#### TEXT SECTION:
Currently based in Ireland, Marcy Wheeler completed her Ph.D. in Complit at Michigan in 2000. The author of Anatomy of Deceit (2007) and the creator of the journalism blog emptywheel, Marcy talks here about her alt-ac career as an independent reporter on national security and political blogger for public justice.

Before joining CompLit to get her own doctoral degree, Marcy’s work involved teaming up with Ph.D. grads to assist companies in their use of language. The job dealt with the nuances of language, teaching businesses how to use it in different registers, and included in-depth research, site visits, translations of documentation for experts, and collaboration. She also hired people from diverse backgrounds, with tech writing as well as liberal arts degrees, who could learn to solve new problems.

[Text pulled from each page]

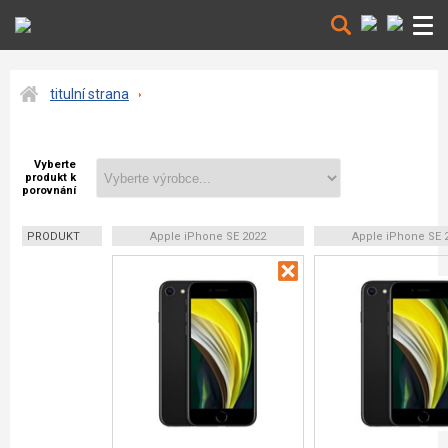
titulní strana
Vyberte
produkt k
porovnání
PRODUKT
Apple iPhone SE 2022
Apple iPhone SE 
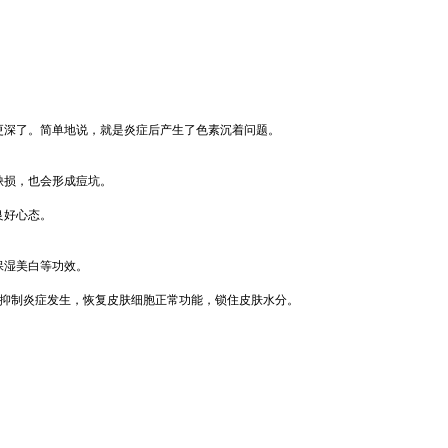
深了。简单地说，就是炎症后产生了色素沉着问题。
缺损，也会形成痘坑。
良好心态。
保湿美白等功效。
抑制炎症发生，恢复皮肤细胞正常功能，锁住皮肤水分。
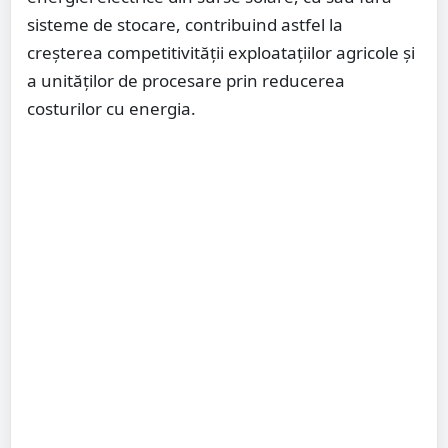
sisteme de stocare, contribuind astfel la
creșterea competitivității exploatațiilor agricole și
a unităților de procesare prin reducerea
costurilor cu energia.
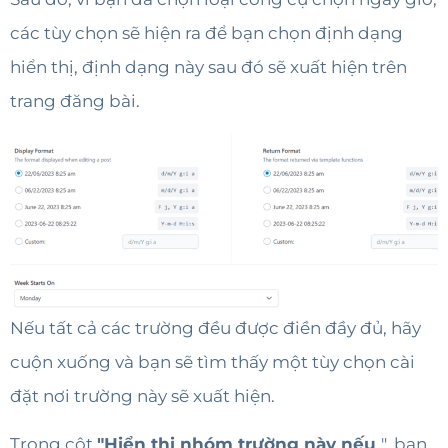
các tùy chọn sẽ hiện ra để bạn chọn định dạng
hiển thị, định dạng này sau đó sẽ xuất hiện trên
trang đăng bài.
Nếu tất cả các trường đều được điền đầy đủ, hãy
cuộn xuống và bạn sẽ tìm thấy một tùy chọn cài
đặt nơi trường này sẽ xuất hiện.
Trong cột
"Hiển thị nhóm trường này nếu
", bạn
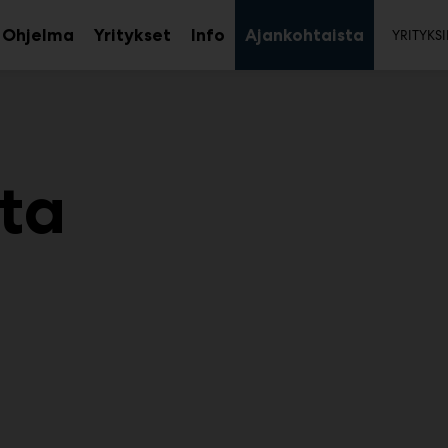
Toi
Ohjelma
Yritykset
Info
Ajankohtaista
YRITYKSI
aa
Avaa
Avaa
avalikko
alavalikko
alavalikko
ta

...

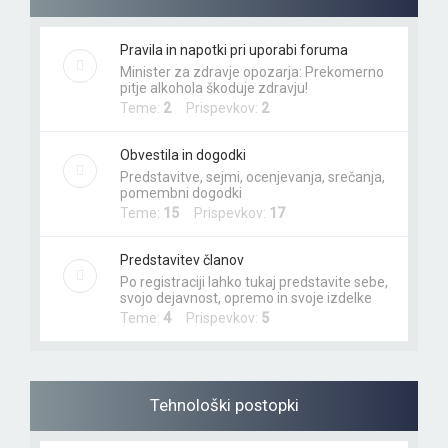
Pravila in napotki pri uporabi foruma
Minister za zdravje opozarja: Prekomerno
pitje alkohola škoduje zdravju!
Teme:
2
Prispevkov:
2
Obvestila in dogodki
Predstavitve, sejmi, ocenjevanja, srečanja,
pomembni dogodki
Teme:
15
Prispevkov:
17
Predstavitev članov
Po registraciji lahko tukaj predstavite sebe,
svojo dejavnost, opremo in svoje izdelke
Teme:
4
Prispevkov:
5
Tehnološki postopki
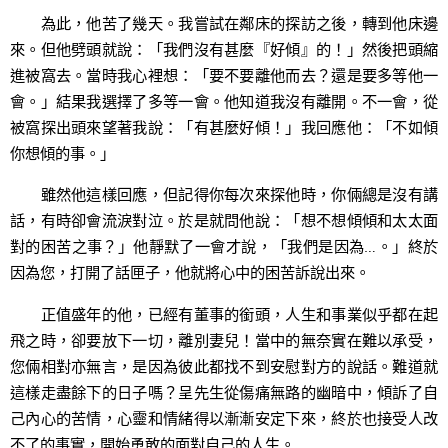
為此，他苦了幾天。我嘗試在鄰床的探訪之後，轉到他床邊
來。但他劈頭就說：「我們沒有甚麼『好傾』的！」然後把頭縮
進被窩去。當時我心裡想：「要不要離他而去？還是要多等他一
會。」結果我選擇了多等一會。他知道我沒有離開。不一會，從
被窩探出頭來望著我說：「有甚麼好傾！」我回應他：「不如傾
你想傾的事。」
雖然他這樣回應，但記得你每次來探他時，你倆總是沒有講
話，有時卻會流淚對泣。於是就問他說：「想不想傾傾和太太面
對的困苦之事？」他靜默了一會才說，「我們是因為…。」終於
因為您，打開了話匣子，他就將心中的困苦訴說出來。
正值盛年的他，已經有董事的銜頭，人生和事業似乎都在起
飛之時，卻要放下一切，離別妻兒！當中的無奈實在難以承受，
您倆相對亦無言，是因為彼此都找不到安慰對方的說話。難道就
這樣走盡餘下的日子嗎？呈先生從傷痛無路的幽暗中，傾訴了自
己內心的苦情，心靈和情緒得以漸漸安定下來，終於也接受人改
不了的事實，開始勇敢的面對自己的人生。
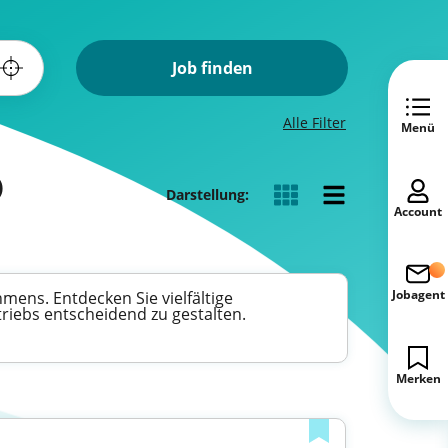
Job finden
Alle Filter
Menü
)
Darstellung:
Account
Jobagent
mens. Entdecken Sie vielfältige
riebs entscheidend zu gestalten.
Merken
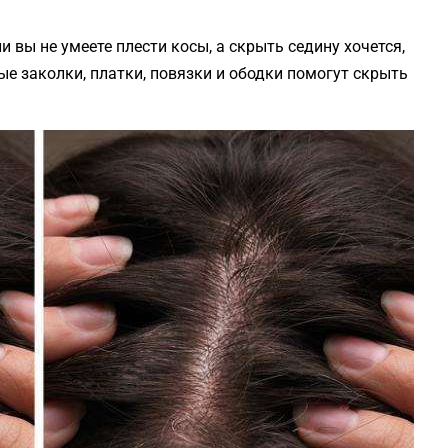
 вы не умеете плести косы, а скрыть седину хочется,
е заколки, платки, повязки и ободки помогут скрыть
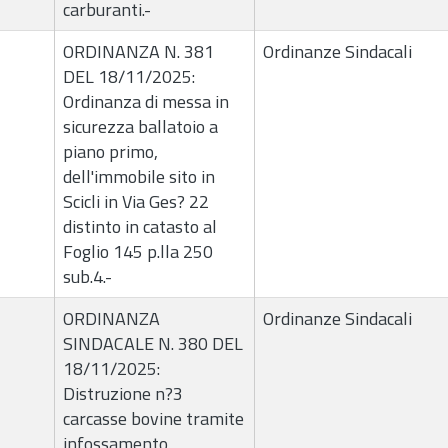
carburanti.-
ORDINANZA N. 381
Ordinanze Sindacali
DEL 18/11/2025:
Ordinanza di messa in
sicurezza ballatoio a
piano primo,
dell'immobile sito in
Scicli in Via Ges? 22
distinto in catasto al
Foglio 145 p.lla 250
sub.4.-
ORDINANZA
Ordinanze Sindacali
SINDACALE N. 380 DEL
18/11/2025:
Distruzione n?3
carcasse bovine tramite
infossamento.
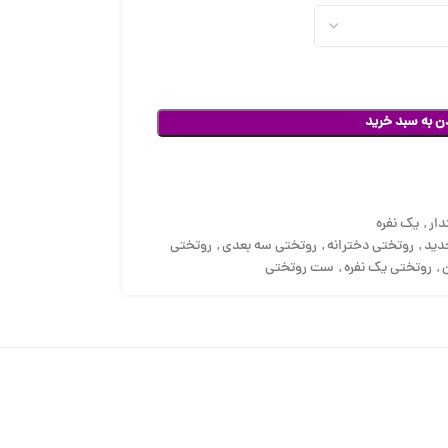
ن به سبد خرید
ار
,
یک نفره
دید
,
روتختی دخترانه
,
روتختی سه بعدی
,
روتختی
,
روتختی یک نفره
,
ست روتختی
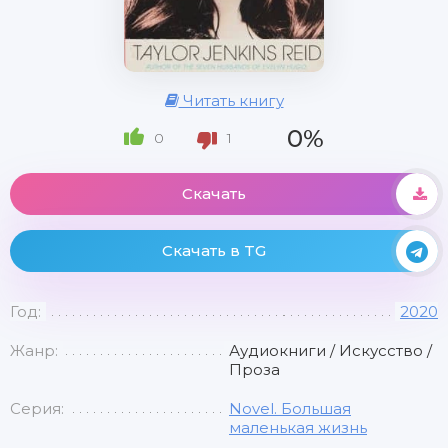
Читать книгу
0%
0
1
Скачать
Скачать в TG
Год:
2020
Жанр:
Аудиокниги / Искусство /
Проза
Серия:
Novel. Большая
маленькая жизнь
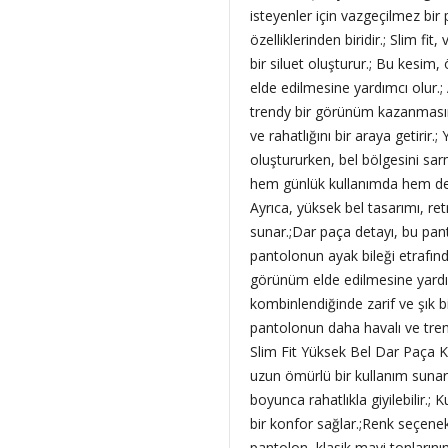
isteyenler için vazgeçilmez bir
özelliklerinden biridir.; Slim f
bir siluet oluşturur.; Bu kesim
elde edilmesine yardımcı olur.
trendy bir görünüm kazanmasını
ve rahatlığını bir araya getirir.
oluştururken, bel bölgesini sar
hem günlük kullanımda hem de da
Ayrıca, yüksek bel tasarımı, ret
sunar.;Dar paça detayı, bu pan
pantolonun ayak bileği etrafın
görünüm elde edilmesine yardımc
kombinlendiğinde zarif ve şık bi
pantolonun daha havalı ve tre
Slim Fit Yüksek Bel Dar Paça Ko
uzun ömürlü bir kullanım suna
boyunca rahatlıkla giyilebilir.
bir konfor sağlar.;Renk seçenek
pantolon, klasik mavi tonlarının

==

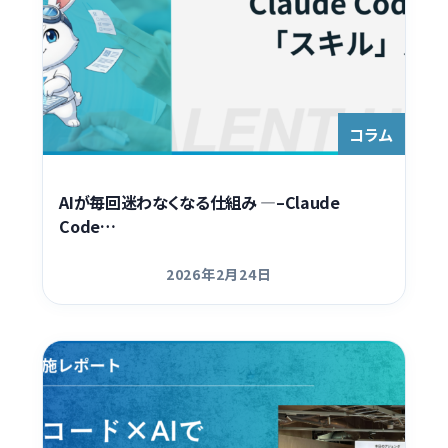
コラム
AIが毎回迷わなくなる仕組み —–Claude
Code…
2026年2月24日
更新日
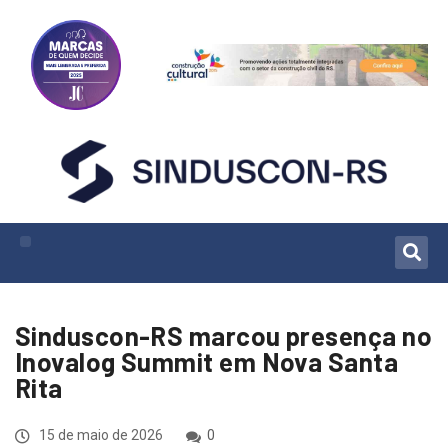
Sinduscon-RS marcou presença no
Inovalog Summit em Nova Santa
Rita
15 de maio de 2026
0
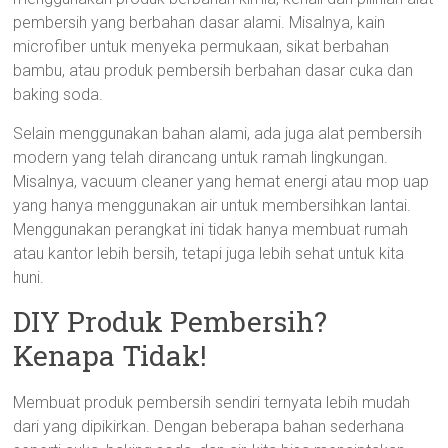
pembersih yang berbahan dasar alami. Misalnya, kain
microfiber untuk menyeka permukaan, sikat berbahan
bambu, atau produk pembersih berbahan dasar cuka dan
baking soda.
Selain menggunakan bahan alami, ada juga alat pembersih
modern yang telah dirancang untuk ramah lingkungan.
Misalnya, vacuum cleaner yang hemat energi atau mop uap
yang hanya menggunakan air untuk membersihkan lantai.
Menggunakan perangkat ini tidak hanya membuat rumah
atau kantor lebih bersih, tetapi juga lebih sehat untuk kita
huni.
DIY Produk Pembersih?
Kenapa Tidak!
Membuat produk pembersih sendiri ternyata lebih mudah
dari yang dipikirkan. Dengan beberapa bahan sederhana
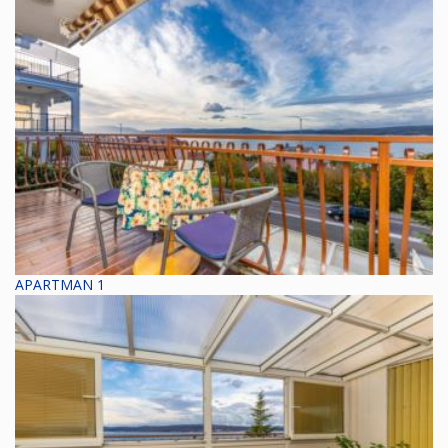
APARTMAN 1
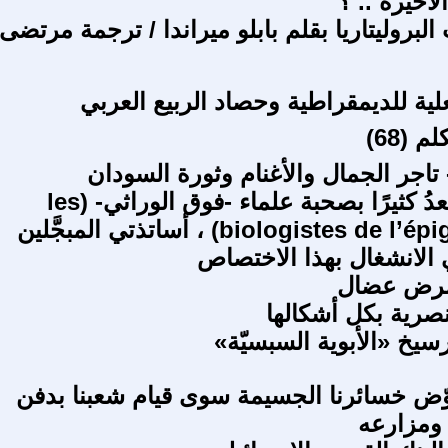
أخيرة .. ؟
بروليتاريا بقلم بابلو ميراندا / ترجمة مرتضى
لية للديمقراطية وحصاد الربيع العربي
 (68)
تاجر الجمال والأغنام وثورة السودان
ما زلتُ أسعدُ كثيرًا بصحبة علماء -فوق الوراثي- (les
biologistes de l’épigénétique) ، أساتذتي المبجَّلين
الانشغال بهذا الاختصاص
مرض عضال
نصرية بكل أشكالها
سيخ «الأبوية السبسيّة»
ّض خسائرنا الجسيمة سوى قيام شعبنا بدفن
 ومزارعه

#### THE PROBLEM:
Rewrite the stretch of the text on Marcy Wheeler's career from "Currently based in" through "solve new problems.", using "teamwork" in place of "collaboration".

#### WRITTEN RESPONSE:
Currently based in Ireland, Marcy Wheeler completed her Ph.D. in Complit at Michigan in 2000. The author of Anatomy of Deceit (2007) and the creator of the journalism blog emptywheel, Marcy talks here about her alt-ac career as an independent reporter on national security and political blogger for public justice.

Before joining CompLit to get her own doctoral degree, Marcy’s work involved teaming up with Ph.D. grads to assist companies in their use of language. The job dealt with the nuances of language, teaching businesses how to use it in different registers, and included in-depth research, site visits, translations of documentation for experts, and teamwork. She also hired people from diverse backgrounds, with tech writing as well as liberal arts degrees, who could learn to solve new problems.